Si dejas que privaticen los cuidados, la honestidad, la igualdad y el esfuerzo te vas a enterar de que conservarlas no sale a cuenta
Nuestras vidas son los ríos que van a morir a un hospital. Eso lo entendimos ya de escolares. Lo que no sabíamos es que llegaría un tiempo de repugnancia máxima en el que hasta con nuestra enfermedad y nuestra muerte algunos harían negocio. Para los madrileños primero fue la privatización de la funeraria. Nadie hará películas ni series de aquel Chernóbil, que tuvo su juicio, su prescripción, su condenita, sus miserables cinco minutos de indignación colectiva. Llegó tras apropiarse de la palabra libertad quienes solo aspiran a que gocen de libertad los que tienen dinero para pagársela. Pero su discurso ha triunfado. Que se lo digan al saliente Ayuntamiento de Madrid derrotado tras una histórica reducción de deuda con honesta gestión. Han perdido votos, según dicen, por esa libertad imprescindible para que los coches caros puedan detenerse en doble fila y sacar dinero del cajero allá donde se les ponga en la punta del parachoques. Ese mismo amaño de libertad grita a los cuatro vientos que los ciudadanos tienen derecho a elegir sus médicos, sus hospitales, su farmacia. Ya vamos aprendiendo lo que eso quiere decir. Desmontar lo público en beneficio privado.

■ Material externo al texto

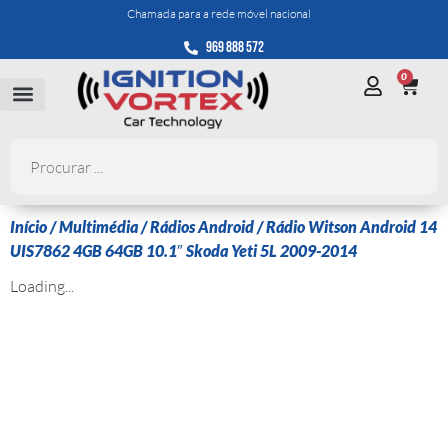
Chamada para a rede móvel nacional
969 888 572
0
Início
/
Multimédia
/
Rádios Android
/ Rádio Witson Android 14
UIS7862 4GB 64GB 10.1″ Skoda Yeti 5L 2009-2014
Loading...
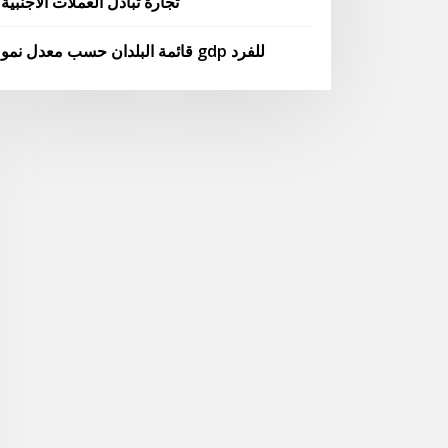
تجارة تبادل العملات الأجنبية
قائمة البلدان حسب معدل نمو gdp للفرد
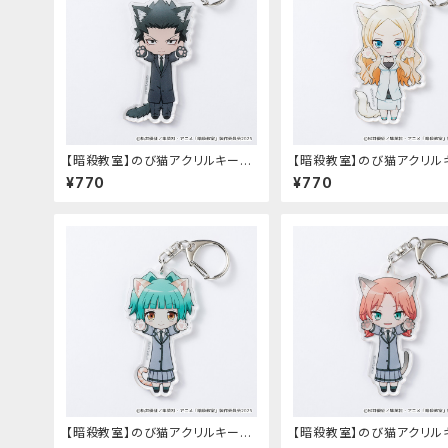
【暗殺教室】のび猫アクリルキーホ
【暗殺教室】のび猫アクリル
ルダー（烏間 惟臣）
ルダー（イリーナ・イェラビッ
¥770
¥770
【暗殺教室】のび猫アクリルキーホ
【暗殺教室】のび猫アクリル
ルダー（茅野 カエデ）
ルダー（速水 凛香）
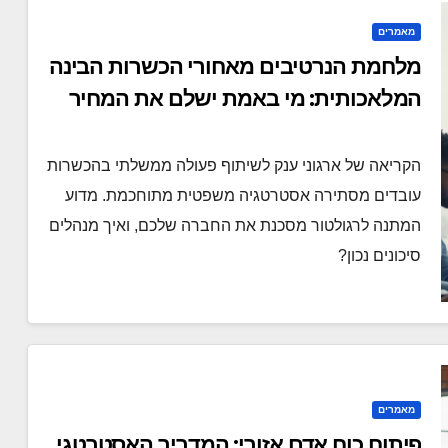
מאמרים
מלחמת הנרטיבים מאחורי הכשרות הבינה
המלאכותית: מי באמת ישלם את המחיר
הקריאה של ארגוני ענק לשיתוף פעולה ממשלתי בהכשרות
עובדים מסתירה אסטרטגיה משפטית מתוחכמת. מדוע
המתנה לרגולטור מסכנת את החברה שלכם, ואיך מנהלים
סיכונים נכון?
מאמרים
פיתוח כוח אדם אזורי: המדריך האסטרטגי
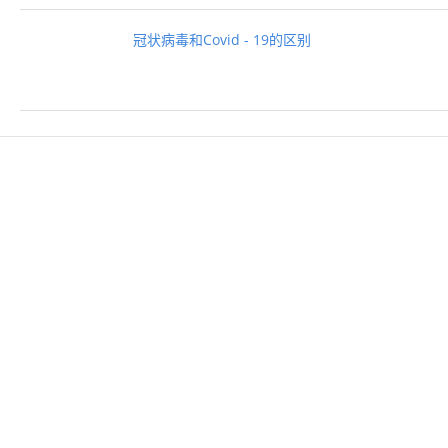
冠状病毒和Covid - 19的区别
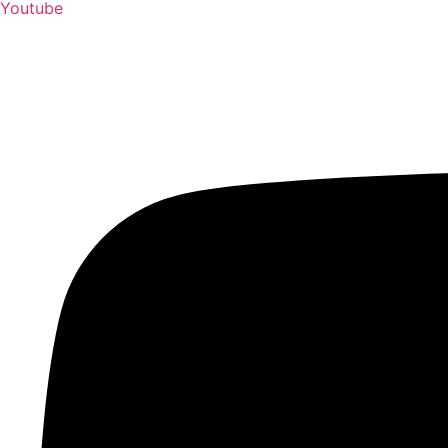
Youtube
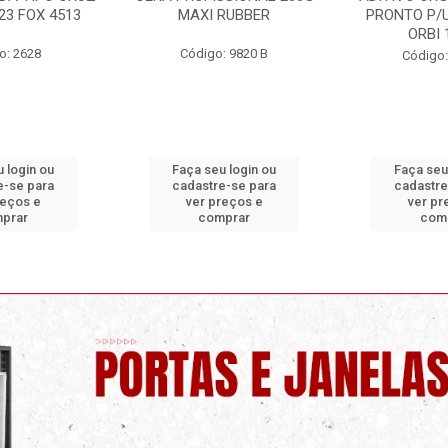
MAXI RUBBER
PRONTO P/USO 1 LITRO
ORBI 19960
Código: 9820 B
C
Código: 9730 C
ça seu login ou
Faça seu login ou
Fa
dastre-se para
cadastre-se para
ca
ver preços e
ver preços e
comprar
comprar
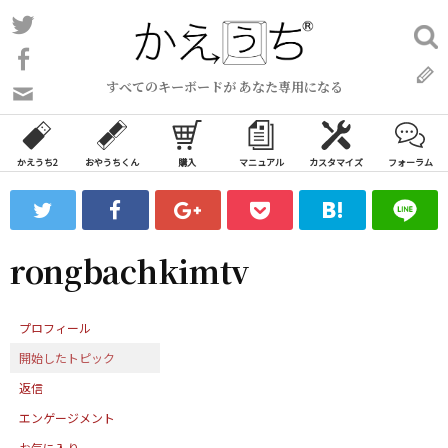
コ
Twitter
検
ン
索:
Facebook
テ
すべてのキーボードが あなた専用になる
ン
問
い
ツ
合
へ
わ
かえうち2
おやうちくん
購入
マニュアル
カスタマイズ
フォーラム
ス
せ
キ
フ
ッ
ォ
ー
プ
rongbachkimtv
ム
プロフィール
開始したトピック
返信
エンゲージメント
お気に入り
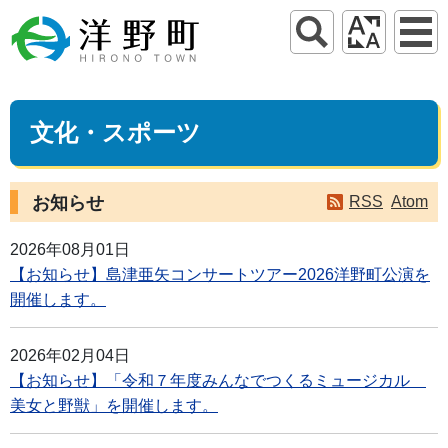
文化・スポーツ
お知らせ
RSS
Atom
2026年08月01日
【お知らせ】島津亜矢コンサートツアー2026洋野町公演を
開催します。
2026年02月04日
【お知らせ】「令和７年度みんなでつくるミュージカル
美女と野獣」を開催します。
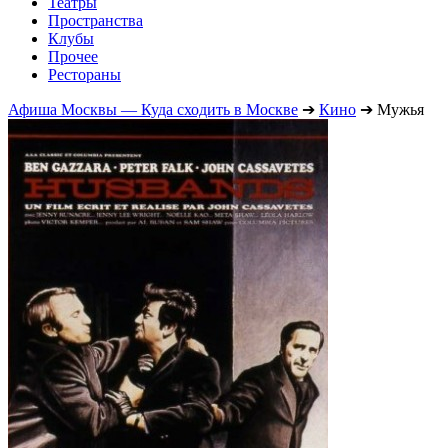
Театры
Пространства
Клубы
Прочее
Рестораны
Афиша Москвы — Куда сходить в Москве
➔
Кино
➔
Мужья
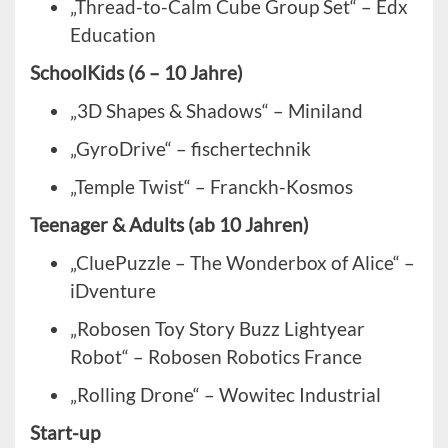
„Thread-to-Calm Cube Group Set“ – Edx
Education
SchoolKids (6 – 10 Jahre)
„3D Shapes & Shadows“ – Miniland
„GyroDrive“ – fischertechnik
„Temple Twist“ – Franckh-Kosmos
Teenager & Adults (ab 10 Jahren)
„CluePuzzle – The Wonderbox of Alice“ –
iDventure
„Robosen Toy Story Buzz Lightyear
Robot“ – Robosen Robotics France
„Rolling Drone“ – Wowitec Industrial
Start-up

Los que vivieron en Estados Unidos ya saben que allí la causa primordial de bancarrotas familiares es el esfuerzo por costearse una cura médica. La libertad de elegir culminó en la mayor diferencia conocida entre la esperanza de vida de un paciente con dinero y la de un paciente sin dinero. Los apóstoles de esa causa triunfan cada día, pasito a pasito, al convertir a España en ese paraíso falso donde se especula con tu quimioterapia. Ahí no hay diferencias entre los independentistas de Waterloo y los españolazos de Chamberí, el negocio para sus amigos y la salud para el que pueda costeársela. El último episodio de esta gamberrada con corbata lo hemos sabido por la exposición mediática del estado en el que llegan las sábanas y los camisones a los hospitales públicos de Madrid después de pasar por el servicio de lavandería privado que ganó el concurso de gestión entonces y ahora podría ganar el concurso de vergüenza, si aún nos quedara un átomo de capacidad de escándalo. Ropa desgarrada, sucia, dobladita y planchada con manchurrones de sangre, caca y pis. El triunfo de la optimización de los recursos.
Pero la sorpresa llega cuando, después de hojear los periódicos que se hacen eco de la protesta de los responsables hospitalarios y de las declaraciones de los abochornados trabajadores de las lavanderías, cuesta encontrar dos datos obvios. El nombre de la empresa concesionaria y el destino que la vida le ha concedido al consejero de Sanidad que privatizó los servicios de lavandería hace seis años. Hace décadas, en las casas más humildes se utilizaba una sábana para amortajar el cadáver del familiar fallecido. Esa sábana estaba limpia. Puede que no tuvieran nada, ni un electrodoméstico caro en la casa ni una conexión a plataforma televisiva, pero tenían las sábanas limpias. No, no vamos hacia delante, salvo en aquello que interesa al negocio. La dignidad no cotiza en los mercados. Ya lo sabíamos de atrás. Si dejas que privaticen los cuidados, la honestidad, la igualdad y el esfuerzo te vas a enterar de que conservarlos no sale a cuenta. No es lo mismo hacer negocio con las cosas del mercado que con las cosas de la vida. Enhorabuena y a seguir por el camino de la Norteamérica del desamparo y la desigualdad.